You know what’s better than raw cauliflower? The dozens of savory and filling dishes that you can do with it, of course!
You can make an entire cookbook out of cauliflower and for that reason, it deserves a spot in your survival garden. Aside from that, cauliflower is low in calories and is chock-full of vitamin C, vitamin K, vitamin B6, and folate. The plant comes in Italian, Asian, and Northern European varieties. Other variants come in different colors, too.
Cauliflower plants grow well in colder months, with a healthy bit of sun. They also love nutrient-packed soil so don’t hold back on healthy organic fertilizers and nitrogen.
What makes cabbage a good addition to your garden is that there’s a lot that you can do with it. It’s been used as a herbal medicine for many centuries. If you’ve got a surplus, you can ferment cabbages and turn them into some good sauerkraut.

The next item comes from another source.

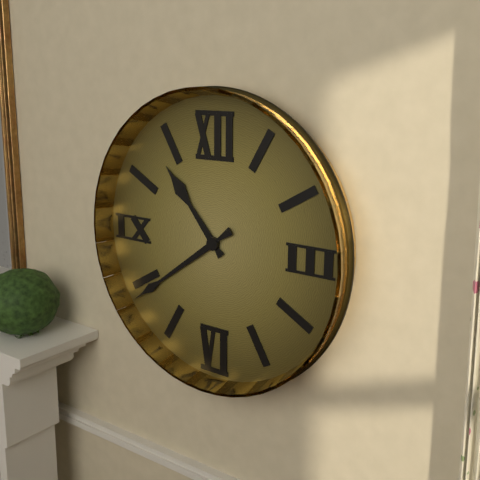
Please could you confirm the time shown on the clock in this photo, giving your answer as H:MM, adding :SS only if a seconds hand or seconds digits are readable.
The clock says 10:39
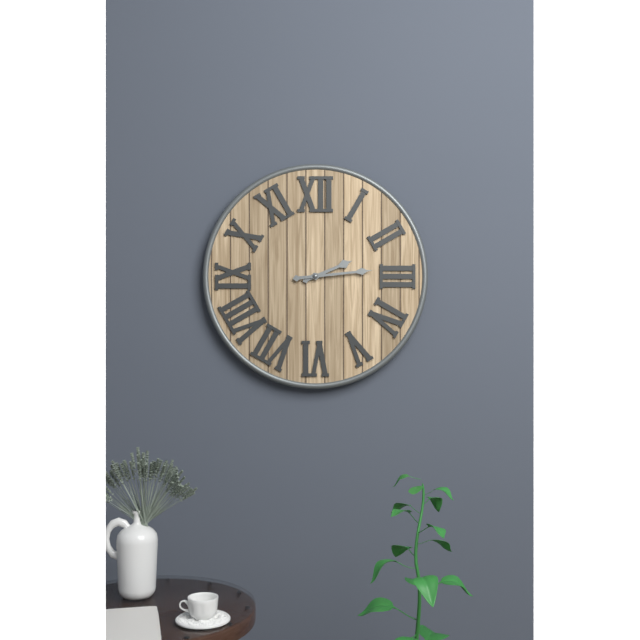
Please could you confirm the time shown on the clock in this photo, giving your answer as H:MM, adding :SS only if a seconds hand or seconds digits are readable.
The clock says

Like its close cousin the cauliflower, cabbage is rich in vitamin C and K, as well as vitamin B6 and folate. It also thrives on fertile ground with lots of nitrogen. Cabbage is the perfect cold-climate plant; it loves cool weather with some sun. It’s also quite resistant to frost.
Fun fact: tomatoes are related to the notorious deadly nightshade berries. Because of this, people avoided tomatoes like the plague for a long time. However, as the years went by they soon realized that this fruit (yes, tomatoes are, in fact, a fruit) is not only harmless, it’s also quite a good addition to meals.
Tomatoes have now grown into thousands of varieties and you can prepare them in just as many ways. They are rich in vitamin C which boosts your immune system, and lycopene, a powerful antioxidant that is believed to combat certain types of cancers and improve heart health.
Tomatoes are pretty easy to grow, as long as you’ve got the right conditions. They love warm and dry weather with lots of sun, plus sufficient water and mulch to lock all that moisture in. When you’re ready to harvest, you can eat your tomatoes raw, or they can be added to dishes as a sauce. You can also make some really healthy tomato juice. When you’ve got a surplus, you can also slice your tomatoes and dehydrate them for later.
Chickpeas are also known as garbanzos. These legumes were first grown in the Middle East and are now cultivated in most parts of the world. They are high in folate, phosphorus, and thiamin. If you need strength and energy, you can count on chickpeas to give you that extra boost because they pack a lot of calories and proteins, too. The high amino acid content helps in building tissues and muscles.
Chickpeas love lots of sun. You have to give them at least 6 hours of sunlight a day. They should also be planted in well-draining soil. Chickpeas grow pretty fast; 100 days later and you can harvest some to add to stews or salads. You can even make your own hummus if you want.
Blueberries are yummy additions to your survival garden. These tasty berries can, of course, be eaten raw or made into pies, muffins, and other baked goodies. You can also puree them, or turn them into juice or jam. Dehydrated blueberries make good road snacks, too. There are just so many things you can do with them. Blueberries are rich in manganese and vitamins K and C.
While blueberries grow well in the wild, they can definitely be cultivated in your survival garden as long as you’ve got well-draining soil and full sun. Blueberries grow well in acidic soil (pH 5 sounds great). You can also add sawdust and pine needles to improve plant growth.
Nothing says sustainable more than a thriving survival garden. It’s like having a grocery store right in your backyard. And since you’re growing your own food, you can be sure that no nasty chemicals are being added to your food.
In the wake of a major disaster, your survival garden can provide you with fresh and tasty produce that you can’t get from canned or preserved goods. These crops and veggies also provide you with lots of nourishment to see you through some pretty tough times.